_DIRECTIONS_:
Put the text lines from every one of the items below into a single numbered list, skipping any blank lines. Leave out the picture markers.

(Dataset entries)

-.-.-

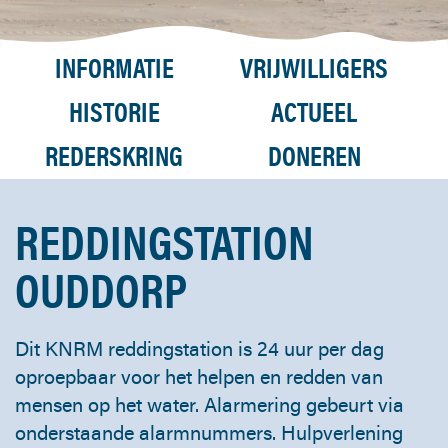
INFORMATIE
VRIJWILLIGERS
HISTORIE
ACTUEEL
REDERSKRING
DONEREN
REDDINGSTATION
OUDDORP
Dit KNRM reddingstation is 24 uur per dag
oproepbaar voor het helpen en redden van
mensen op het water. Alarmering gebeurt via
onderstaande alarmnummers. Hulpverlening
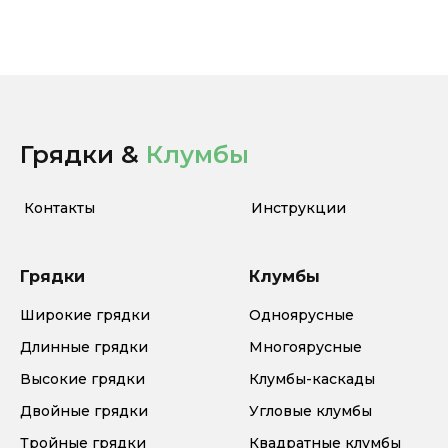
Грядки &
Клумбы
Контакты
Инструкции
Грядки
Клумбы
Широкие грядки
Одноярусные
Длинные грядки
Многоярусные
Высокие грядки
Клумбы-каскады
Двойные грядки
Угловые клумбы
Тройные грядки
Квадратные клумбы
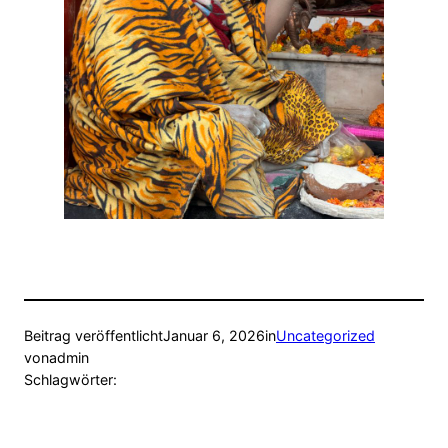
Beitrag veröffentlicht
Januar 6, 2026
in
Uncategorized
von
admin
Schlagwörter:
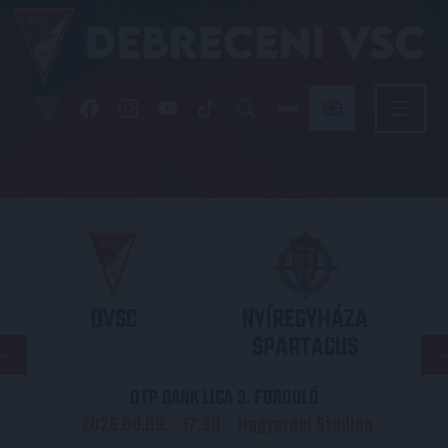
DVSC
NYÍREGYHÁZA
SPARTACUS
OTP BANK LIGA 3. FORDULÓ
2026.08.09. - 17
30
Nagyerdei Stadion
:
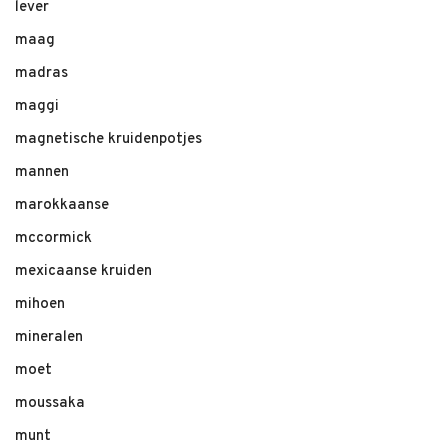
lever
maag
madras
maggi
magnetische kruidenpotjes
mannen
marokkaanse
mccormick
mexicaanse kruiden
mihoen
mineralen
moet
moussaka
munt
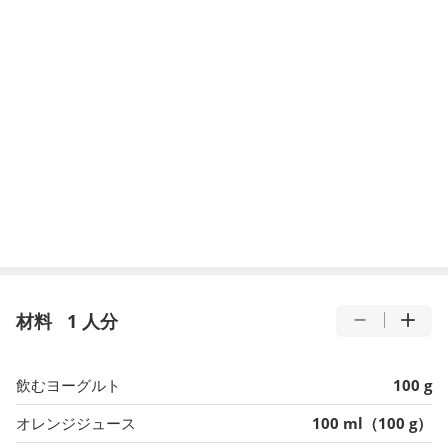
材料
1 人分
飲むヨーグルト
100 g
オレンジジュース
100 ml（100 g）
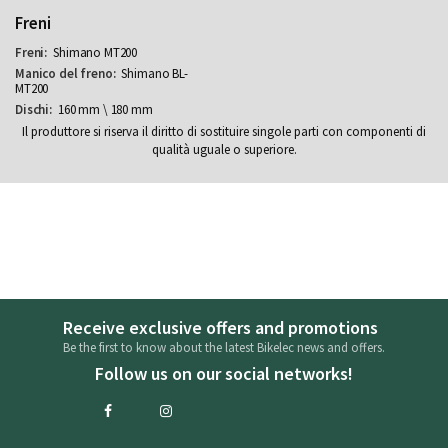
Freni
Shimano MT200
Shimano BL-
MT200
160 mm \ 180 mm
Il produttore si riserva il diritto di sostituire singole parti con componenti di
qualità uguale o superiore.
Receive exclusive offers and promotions
Be the first to know about the latest Bikelec news and offers.
Follow us on our social networks!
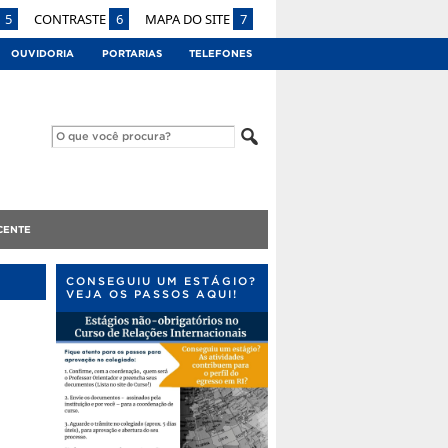
5
CONTRASTE
6
MAPA DO SITE
7
OUVIDORIA
PORTARIAS
TELEFONES
CENTE
CONSEGUIU UM ESTÁGIO?
VEJA OS PASSOS AQUI!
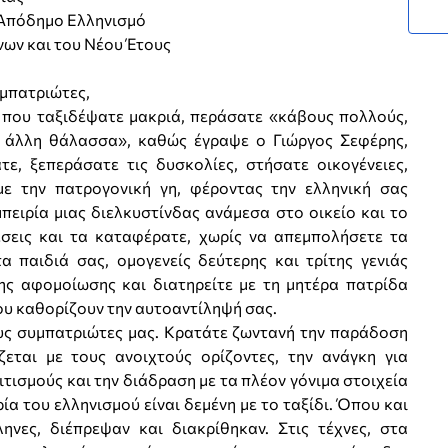
 Απόδημο Ελληνισμό
νων και του Νέου Έτους
μπατριώτες,
 που ταξιδέψατε μακριά, περάσατε «κάβους πολλούς,
ν άλλη θάλασσα», καθώς έγραψε ο Γιώργος Σεφέρης,
ε, ξεπεράσατε τις δυσκολίες, στήσατε οικογένειες,
με την πατρογονική γη, φέροντας την ελληνική σας
πειρία μιας διελκυστίνδας ανάμεσα στο οικείο και το
έσεις και τα καταφέρατε, χωρίς να απεμπολήσετε τα
α παιδιά σας, ομογενείς δεύτερης και τρίτης γενιάς
της αφομοίωσης και διατηρείτε με τη μητέρα πατρίδα
υ καθορίζουν την αυτοαντίληψή σας.
υς συμπατριώτες μας. Κρατάτε ζωντανή την παράδοση
ζεται με τους ανοιχτούς ορίζοντες, την ανάγκη για
ιτισμούς και την διάδραση με τα πλέον γόνιμα στοιχεία
ία του ελληνισμού είναι δεμένη με το ταξίδι. Όπου και
ηνες, διέπρεψαν και διακρίθηκαν. Στις τέχνες, στα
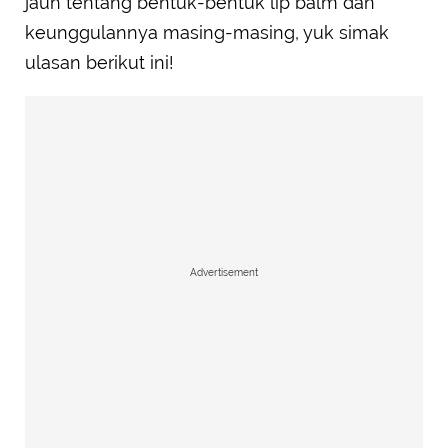
jauh tentang bentuk-bentuk lip balm dan
keunggulannya masing-masing, yuk simak
ulasan berikut ini!
Advertisement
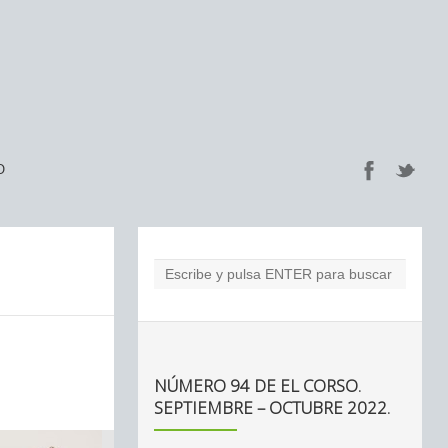
O
NÚMERO 94 DE EL CORSO.
SEPTIEMBRE – OCTUBRE 2022.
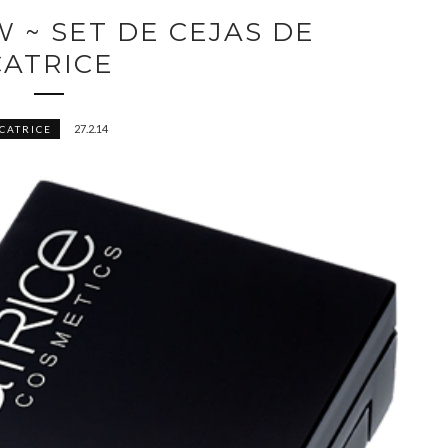
EW ~ SET DE CEJAS DE
CATRICE
27.2.14
CATRICE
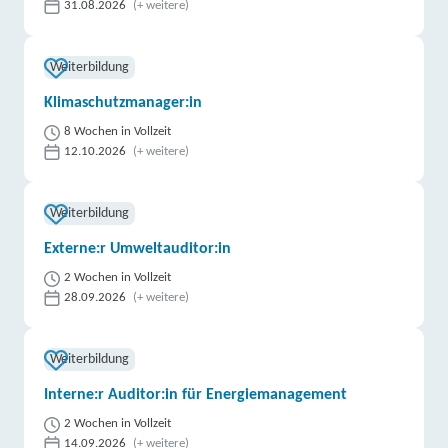
31.08.2026
(+ weitere)
Weiterbildung
Klimaschutzmanager:in
8 Wochen in Vollzeit
12.10.2026
(+ weitere)
Weiterbildung
Externe:r Umweltauditor:in
2 Wochen in Vollzeit
28.09.2026
(+ weitere)
Weiterbildung
Interne:r Auditor:in für Energiemanagement
2 Wochen in Vollzeit
14.09.2026
(+ weitere)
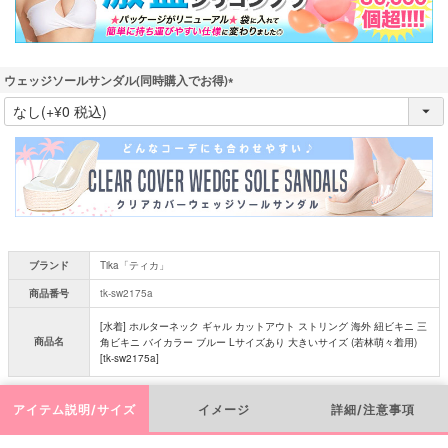
ウェッジソールサンダル(同時購入でお得)
(
必
須
)
ブランド
Tika「ティカ」
商品番号
tk-sw2175a
[水着] ホルターネック ギャル カットアウト ストリング 海外 紐ビキニ 三
商品名
角ビキニ バイカラー ブルー Lサイズあり 大きいサイズ (若林萌々着用)
[tk-sw2175a]
アイテム説明/サイズ
イメージ
詳細/注意事項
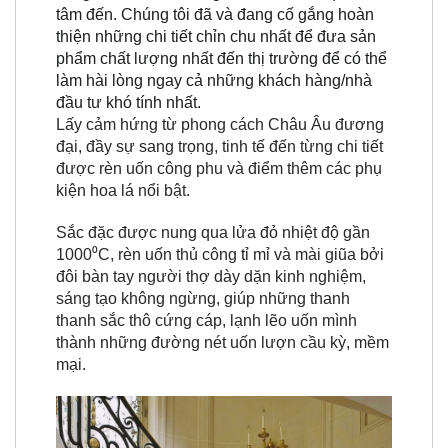
tâm đến. Chúng tôi đã và đang cố gắng hoàn
thiện những chi tiết chỉn chu nhất để đưa sản
phẩm chất lượng nhất đến thị trường để có thể
làm hài lòng ngay cả những khách hàng/nhà
đầu tư khó tính nhất.
Lấy cảm hứng từ phong cách Châu Âu đương
đại, đầy sự sang trọng, tinh tế đến từng chi tiết
được rèn uốn công phu và điểm thêm các phụ
kiện hoa lá nổi bật.
Sắc đặc được nung qua lửa đỏ nhiệt độ gần
1000⁰C, rèn uốn thủ công tỉ mỉ và mài giũa bởi
đôi bàn tay người thợ dày dặn kinh nghiệm,
sáng tạo không ngừng, giúp những thanh
thanh sắc thô cứng cáp, lạnh lẽo uốn mình
thành những đường nét uốn lượn cầu kỳ, mềm
mại.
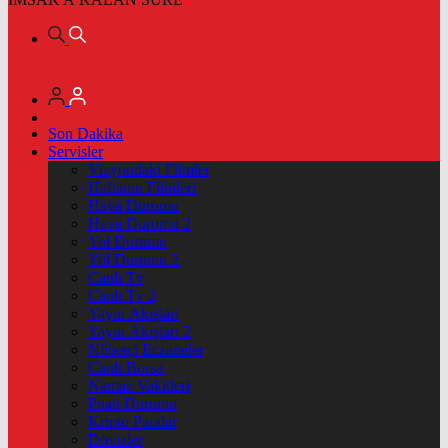
Son Dakika
Servisler
Vizyondaki Filmler
Haftanin Filmleri
Hava Durumu
Hava Durumu 2
Yol Durumu
Yol Durumu 2
Canlı Tv
Canlı Tv 2
Yayın Akışları
Yayın Akışları 2
Nöbetçi Eczaneler
Canlı Borsa
Namaz Vakitleri
Puan Durumu
Kripto Paralar
Dövizler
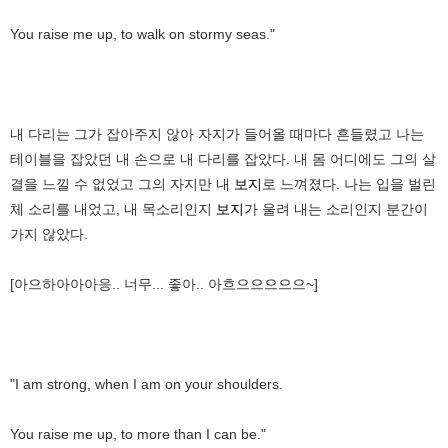
You raise me up, to walk on stormy seas."
내 다리는 그가 잡아주지 않아 자지가 들어올 때마다 흔들렸고 나는
테이블을 잡았던 내 손으로 내 다리를 잡았다. 내 몸 어디에도 그의 살
결을 느낄 수 없었고 그의 자지만 내
보지
로 느껴졌다. 나는 입을 벌린
체 소리를 내었고, 내 목소리인지
보지
가 울려 내는 소리인지 분간이
가지 않았다.
[아으하아아아응.. 너무... 좋아.. 아흐으으으으으~]
"I am strong, when I am on your shoulders.
You raise me up, to more than I can be."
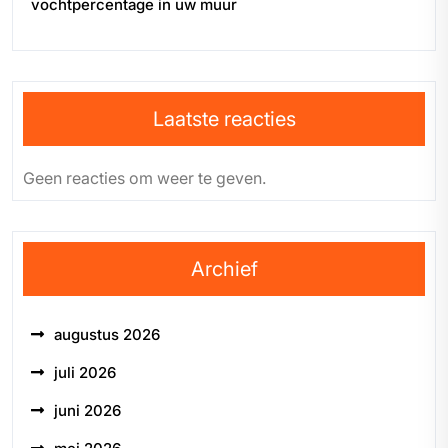
vochtpercentage in uw muur
Laatste reacties
Geen reacties om weer te geven.
Archief
augustus 2026
juli 2026
juni 2026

-.-.-

_ANSWER TO THIS EXERCISE_:
1. INFORMATIE
2. VRIJWILLIGERS
3. HISTORIE
4. ACTUEEL
5. REDERSKRING
6. DONEREN
7. REDDINGSTATION
8. OUDDORP
9. Dit KNRM reddingstation is 24 uur per dag
10. oproepbaar voor het helpen en redden van
11. mensen op het water. Alarmering gebeurt via
12. onderstaande alarmnummers. Hulpverlening
13. Грядки &
14. Клумбы
15. Контакты
16. Инструкции
17. Грядки
18. Клумбы
19. Широкие грядки
20. Одноярусные
21. Длинные грядки
22. Многоярусные
23. Высокие грядки
24. Клумбы-каскады
25. Двойные грядки
26. Угловые клумбы
27. Тройные грядки
28. Квадратные клумбы
29. Beitrag veröffentlicht
30. Januar 6, 2026
31. in
32. Uncategorized
33. von
34. admin
35. Schlagwörter:
36. DVSC
37. NYÍREGYHÁZA
38. SPARTACUS
39. OTP BANK LIGA 3. FORDULÓ
40. 2026.08.09. - 17
41. 30
42. Nagyerdei Stadion
43. :
44. lever
45. maag
46. madras
47. maggi
48. magnetische kruidenpotjes
49. mannen
50. marokkaanse
51. mccormick
52. mexicaanse kruiden
53. mihoen
54. mineralen
55. moet
56. moussaka
57. munt
58. 材料
59. 1 人分
60. 飲むヨーグルト
61. 100 g
62. オレンジジュース
63. 100 ml（100 g）
64. Freni
65. Shimano MT200
66. Shimano BL-
67. MT200
68. 160 mm \ 180 mm
69. Il produttore si riserva il diritto di sostituire singole parti con componenti di
70. qualità uguale o superiore.
71. Receive exclusive offers and promotions
72. Be the first to know about the latest Bikelec news and offers.
73. Follow us on our social networks!
74. 5
75. CONTRASTE
76. 6
77. MAPA DO SITE
78. 7
79. OUVIDORIA
80. PORTARIAS
81. TELEFONES
82. CENTE
83. CONSEGUIU UM ESTÁGIO?
84. VEJA OS PASSOS AQUI!
85.  Απόδημο Ελληνισμό
86. νων και του Νέου Έτους
87. μπατριώτες,
88.  που ταξιδέψατε μακριά, περάσατε «κάβους πολλούς,
89. ν άλλη θάλασσα», καθώς έγραψε ο Γιώργος Σεφέρης,
90. ε, ξεπεράσατε τις δυσκολίες, στήσατε οικογένειες,
91. με την πατρογονική γη, φέροντας την ελληνική σας
92. πειρία μιας διελκυστίνδας ανάμεσα στο οικείο και το
93. έσεις και τα καταφέρατε, χωρίς να απεμπολήσετε τα
94. α παιδιά σας, ομογενείς δεύτερης και τρίτης γενιάς
95. της αφομοίωσης και διατηρείτε με τη μητέρα πατρίδα
96. υ καθορίζουν την αυτοαντίληψή σας.
97. υς συμπατριώτες μας. Κρατάτε ζωντανή την παράδοση
98. ζεται με τους ανοιχτούς ορίζοντες, την ανάγκη για
99. ιτισμούς και την διάδραση με τα πλέον γόνιμα στοιχεία
100. ία του ελληνισμού είναι δεμένη με το ταξίδι. Όπου και
101. ηνες, διέπρεψαν και διακρίθηκαν. Στις τέχνες, στα
102. jauh tentang bentuk-bentuk lip balm dan
103. keunggulannya masing-masing, yuk simak
104. ulasan berikut ini!
105. Advertisement
106. O
107. NÚMERO 94 DE EL CORSO.
108. SEPTIEMBRE – OCTUBRE 2022.
109. EW ~ SET DE CEJAS DE
110. CATRICE
111. 27.2.14
112. CATRICE
113. 31.08.2026
114. (+ weitere)
115. Weiterbildung
116. Klimaschutzmanager:in
117. 8 Wochen in Vollzeit
118. 12.10.2026
119. (+ weitere)
120. Weiterbildung
121. Externe:r Umweltauditor:in
122. 2 Wochen in Vollzeit
123. 28.09.2026
124. (+ weitere)
125. Weiterbildung
126. Interne:r Auditor:in für Energiemanagement
127. 2 Wochen in Vollzeit
128. 14.09.2026
129. (+ weitere)
130. ウェッジソールサンダル(同時購入でお得)
131. (
132. 必
133. 須
134. )
135. ブランド
136. Tika「ティカ」
137. 商品番号
138. tk-sw2175a
139. [水着] ホルターネック ギャル カットアウト ストリング 海外 紐ビキニ 三
140. 商品名
141. 角ビキニ バイカラー ブルー Lサイズあり 大きいサイズ (若林萌々着用)
142. [tk-sw2175a]
143. アイテム説明/サイズ
144. イメージ
145. 詳細/注意事項
146. tâm đến. Chúng tôi đã và đang cố gắng hoàn
147. thiện những chi tiết chỉn chu nhất để đưa sản
148. phẩm chất lượng nhất đến thị trường để có thể
149. làm hài lòng ngay cả những khách hàng/nhà
150. đầu tư khó tính nhất.
151. Lấy cảm hứng từ phong cách Châu Âu đương
152. đại, đầy sự sang trọng, tinh tế đến từng chi tiết
153. được rèn uốn công phu và điểm thêm các phụ
154. kiện hoa lá nổi bật.
155. Sắc đặc được nung qua lửa đỏ nhiệt độ gần
156. 1000⁰C, rèn uốn thủ công tỉ mỉ và mài giũa bởi
157. đôi bàn tay người thợ dày dặn kinh nghiệm,
158. sáng tạo không ngừng, giúp những thanh
159. thanh sắc thô cứng cáp, lạnh lẽo uốn mình
160. thành những đường nét uốn lượn cầu kỳ, mềm
161. mại.
162. Son Dakika
163. Servisler
164. Vizyondaki Filmler
165. Haftanin Filmleri
166. Hava Durumu
167. Hava Durumu 2
168. Yol Durumu
169. Yol Durumu 2
170. Canlı Tv
171. Canlı Tv 2
172. Yayın Akışları
173. Yayın Akışları 2
174. Nöbetçi Eczaneler
175. Canlı Borsa
176. Namaz Vakitleri
177. Puan Durumu
178. Kripto Paralar
179. Dövizler
180. You raise me up, to walk on stormy seas."
181. 내 다리는 그가 잡아주지 않아 자지가 들어올 때마다 흔들렸고 나는
182. 테이블을 잡았던 내 손으로 내 다리를 잡았다. 내 몸 어디에도 그의 살
183. 결을 느낄 수 없었고 그의 자지만 내
184. 보지
185. 로 느껴졌다. 나는 입을 벌린
186. 체 소리를 내었고, 내 목소리인지
187. 보지
188. 가 울려 내는 소리인지 분간이
189. 가지 않았다.
190. [아으하아아아응.. 너무... 좋아.. 아흐으으으으으~]
191. "I am strong, when I am on your shoulders.
192. You raise me up, to more than I can be."
193. vochtpercentage in uw muur
194. Laatste reacties
195. Geen reacties om weer te geven.
196. Archief
197. augustus 2026
198. juli 2026
199. juni 2026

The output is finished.